▶ [原文]
Spark SQL----NULL语义

原创已于 2025-09-18 15:36:43 修改 · 1.1k 阅读

18 ·

CC 4.0 BY-SA版权

文章标签：

#spark #sql #大数据 #分布式 #apache

于 2024-07-11 07:29:50 首次发布

Spark 专栏收录该内容

70 篇文章

订阅专栏

Spark SQL----NULL语义

一、比较运算符中的空处理
二、逻辑运算符中的空处理
三、表达式中的空处理
四、WHERE、HAVING和JOIN子句中的条件表达式的空处理
五、在GROUP BY和DISTINCT中空处理
六、在ORDER BY中的空处理
七、UNION, INTERSECT, EXCEPT中的空处理
八、EXISTS 和NOT EXISTS 子查询中的空处理
九、IN 和 NOT IN 子查询中的空处理

表由一组行组成，每行包含一组列。列与数据类型相关联，表示实体的特定属性（例如，age 是一个名为person的实体的列）。有时，特定于行的列的值在该行出现时是未知的。在SQL中，这些值表示为NULL。本节详细介绍了在各种运算符、表达式和其他SQL构造中处理NULL值的语义。
下面说明了名为person的表的schema layout和数据。数据在年龄列中包含NULL值，该表将用于以下各节中的各种示例。

▶ [所给材料]

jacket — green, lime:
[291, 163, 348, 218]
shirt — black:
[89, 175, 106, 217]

▶ [任务事项 1]
请从Spark SQL NULL语义一文中摘录一段原话，从“一、比较运算符中的空处理”往下一直到“将用于以下各节中的各种示例。”为止。
▶ [任务事项 2]
根据Spark SQL NULL语义一文回答：
(a) 这篇文章首次发布于何时？
(b) 目录第六节讲的是哪个子句中的空处理？
(c) 名为person的表中，哪一列含有NULL值？
▶ [任务事项 3]
请接着Spark SQL NULL语义一文停下的地方继续往下写。

▶ [作答区 1]
一、比较运算符中的空处理
二、逻辑运算符中的空处理
三、表达式中的空处理
四、WHERE、HAVING和JOIN子句中的条件表达式的空处理
五、在GROUP BY和DISTINCT中空处理
六、在ORDER BY中的空处理
七、UNION, INTERSECT, EXCEPT中的空处理
八、EXISTS 和NOT EXISTS 子查询中的空处理
九、IN 和 NOT IN 子查询中的空处理

表由一组行组成，每行包含一组列。列与数据类型相关联，表示实体的特定属性（例如，age 是一个名为person的实体的列）。有时，特定于行的列的值在该行出现时是未知的。在SQL中，这些值表示为NULL。本节详细介绍了在各种运算符、表达式和其他SQL构造中处理NULL值的语义。
下面说明了名为person的表的schema layout和数据。数据在年龄列中包含NULL值，该表将用于以下各节中的各种示例。

▶ [作答区 2]
(a) 2024-07-11 07:29:50
(b) ORDER BY
(c) 年龄列

▶ [作答区 3]
TABLE: person

Id	Name	Age
100	Joe	30
200	Marry	NULL
300	Mike	18
400	Fred	50
500	Albert	NULL
600	Michelle	30
700	Dan	50

一、比较运算符中的空处理

Apache spark支持标准的比较运算符，如“>”、“>=”、“=”、”<“和”<=“。当其中一个操作数或两个操作数都未知或为NULL时，这些运算符的结果为未知或NULL。为了比较NULL值的相等性，Spark提供了一个NULL安全的相等运算符（“<=>”），当其中一个操作数为NULL时，该运算符返回False，当两个操作数均为NULL时返回True。下表说明了当一个或两个操作数都为NULL时比较运算符的行为`：

Left Operand	Right Operand	>	>=	=	<	<=	<=>
NULL	Any value	NULL	NULL	NULL	NULL	NULL	False
Any value	NULL	NULL	NULL	NULL	NULL	NULL	False
NULL	NULL	NULL	NULL	NULL	NULL	NULL	True
例子：

-- Normal comparison operators return `NULL` when one of the operand is `NULL`.
SELECT 5 > null AS expression_output;
+-----------------+
|expression_output|
+-----------------+
|             null|
+-----------------+

-- Normal comparison operators return `NULL` when both the operands are `NULL`.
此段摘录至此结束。